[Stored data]
★ ★ ★ ★ ★

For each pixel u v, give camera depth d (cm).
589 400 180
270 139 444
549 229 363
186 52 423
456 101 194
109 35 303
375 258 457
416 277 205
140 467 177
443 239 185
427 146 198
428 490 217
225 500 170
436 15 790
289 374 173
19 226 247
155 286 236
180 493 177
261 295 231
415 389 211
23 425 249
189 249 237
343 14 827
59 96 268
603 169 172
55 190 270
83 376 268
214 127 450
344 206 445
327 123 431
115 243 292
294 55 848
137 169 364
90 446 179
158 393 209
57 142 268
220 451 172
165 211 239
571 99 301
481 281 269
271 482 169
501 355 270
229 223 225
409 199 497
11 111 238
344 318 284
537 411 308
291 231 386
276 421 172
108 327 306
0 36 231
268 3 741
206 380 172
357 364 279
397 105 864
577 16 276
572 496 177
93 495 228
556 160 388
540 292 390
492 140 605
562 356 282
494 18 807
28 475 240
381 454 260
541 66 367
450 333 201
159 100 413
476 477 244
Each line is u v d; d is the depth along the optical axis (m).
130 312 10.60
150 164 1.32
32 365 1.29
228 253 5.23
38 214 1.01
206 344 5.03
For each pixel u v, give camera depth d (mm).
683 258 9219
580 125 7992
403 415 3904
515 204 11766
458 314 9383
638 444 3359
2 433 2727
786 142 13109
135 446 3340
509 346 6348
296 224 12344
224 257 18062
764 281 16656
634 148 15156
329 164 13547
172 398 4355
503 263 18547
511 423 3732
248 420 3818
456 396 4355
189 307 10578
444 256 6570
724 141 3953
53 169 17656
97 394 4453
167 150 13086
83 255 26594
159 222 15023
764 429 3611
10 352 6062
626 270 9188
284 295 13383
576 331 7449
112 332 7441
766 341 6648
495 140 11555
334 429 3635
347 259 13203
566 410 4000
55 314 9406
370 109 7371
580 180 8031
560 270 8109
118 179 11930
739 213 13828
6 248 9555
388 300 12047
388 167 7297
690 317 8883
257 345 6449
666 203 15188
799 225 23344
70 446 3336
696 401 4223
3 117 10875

★ ★ ★ ★ ★

EXERCISE OBJECTIVE
The response should consist of the entries, retyped exactly and in full.

WRITTEN REPLY
For each pixel u v, give camera depth d (cm).
589 400 180
270 139 444
549 229 363
186 52 423
456 101 194
109 35 303
375 258 457
416 277 205
140 467 177
443 239 185
427 146 198
428 490 217
225 500 170
436 15 790
289 374 173
19 226 247
155 286 236
180 493 177
261 295 231
415 389 211
23 425 249
189 249 237
343 14 827
59 96 268
603 169 172
55 190 270
83 376 268
214 127 450
344 206 445
327 123 431
115 243 292
294 55 848
137 169 364
90 446 179
158 393 209
57 142 268
220 451 172
165 211 239
571 99 301
481 281 269
271 482 169
501 355 270
229 223 225
409 199 497
11 111 238
344 318 284
537 411 308
291 231 386
276 421 172
108 327 306
0 36 231
268 3 741
206 380 172
357 364 279
397 105 864
577 16 276
572 496 177
93 495 228
556 160 388
540 292 390
492 140 605
562 356 282
494 18 807
28 475 240
381 454 260
541 66 367
450 333 201
159 100 413
476 477 244
Each line is u v d; d is the depth along the optical axis (m).
130 312 10.60
150 164 1.32
32 365 1.29
228 253 5.23
38 214 1.01
206 344 5.03
For each pixel u v, give camera depth d (mm).
683 258 9219
580 125 7992
403 415 3904
515 204 11766
458 314 9383
638 444 3359
2 433 2727
786 142 13109
135 446 3340
509 346 6348
296 224 12344
224 257 18062
764 281 16656
634 148 15156
329 164 13547
172 398 4355
503 263 18547
511 423 3732
248 420 3818
456 396 4355
189 307 10578
444 256 6570
724 141 3953
53 169 17656
97 394 4453
167 150 13086
83 255 26594
159 222 15023
764 429 3611
10 352 6062
626 270 9188
284 295 13383
576 331 7449
112 332 7441
766 341 6648
495 140 11555
334 429 3635
347 259 13203
566 410 4000
55 314 9406
370 109 7371
580 180 8031
560 270 8109
118 179 11930
739 213 13828
6 248 9555
388 300 12047
388 167 7297
690 317 8883
257 345 6449
666 203 15188
799 225 23344
70 446 3336
696 401 4223
3 117 10875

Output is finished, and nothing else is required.